══ Dataset ══
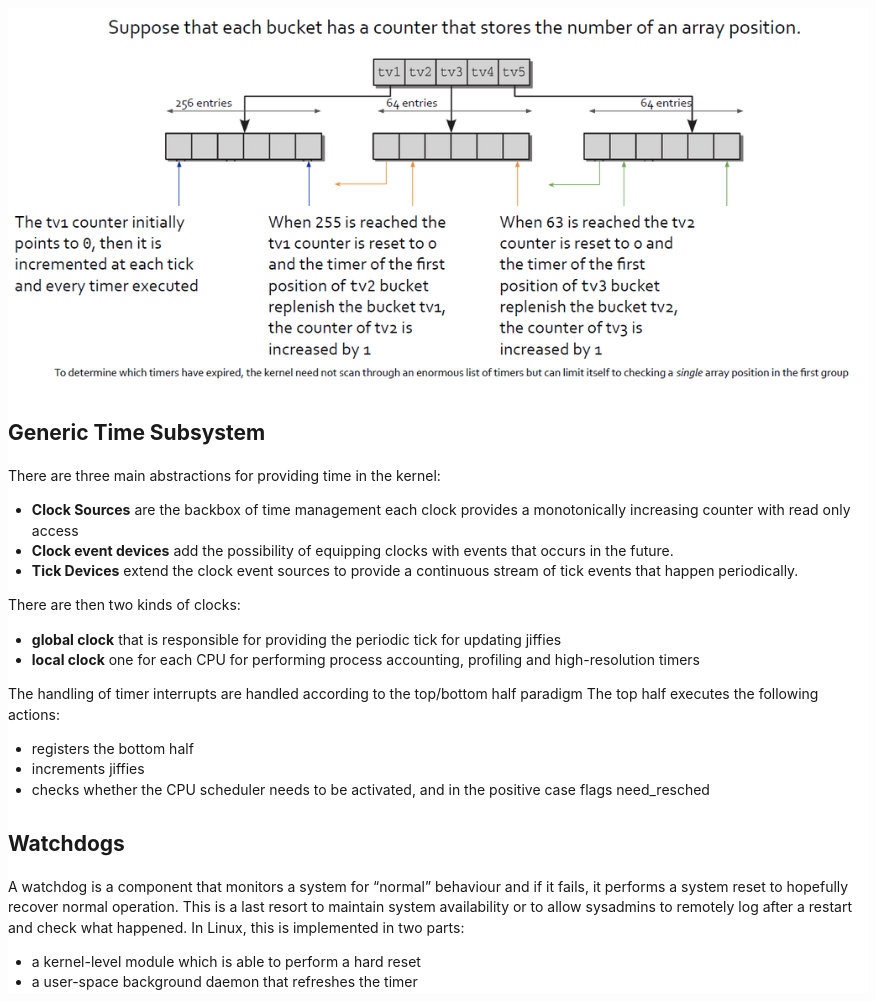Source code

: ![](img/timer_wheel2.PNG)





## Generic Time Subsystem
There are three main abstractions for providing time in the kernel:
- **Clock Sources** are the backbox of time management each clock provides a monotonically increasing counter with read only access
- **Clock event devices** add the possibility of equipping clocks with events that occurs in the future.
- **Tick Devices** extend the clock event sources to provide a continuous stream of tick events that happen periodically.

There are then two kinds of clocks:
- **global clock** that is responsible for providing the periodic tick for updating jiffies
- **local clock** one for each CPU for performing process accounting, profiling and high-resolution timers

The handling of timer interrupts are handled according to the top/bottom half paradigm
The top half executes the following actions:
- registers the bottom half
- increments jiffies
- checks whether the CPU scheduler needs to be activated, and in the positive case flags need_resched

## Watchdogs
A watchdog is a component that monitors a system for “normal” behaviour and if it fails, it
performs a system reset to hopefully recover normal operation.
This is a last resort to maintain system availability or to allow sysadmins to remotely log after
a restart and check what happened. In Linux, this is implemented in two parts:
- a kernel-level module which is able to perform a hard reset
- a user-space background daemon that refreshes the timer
═══
→ **Brief**
Could you reproduce, unchanged, the lines starting with the one that contains "## Generic Time Subsystem" and going on through the one that contains "- **Tick Devices**", with both of those lines included?

→ **Finished exercise**
## Generic Time Subsystem
There are three main abstractions for providing time in the kernel:
- **Clock Sources** are the backbox of time management each clock provides a monotonically increasing counter with read only access
- **Clock event devices** add the possibility of equipping clocks with events that occurs in the future.
- **Tick Devices** extend the clock event sources to provide a continuous stream of tick events that happen periodically.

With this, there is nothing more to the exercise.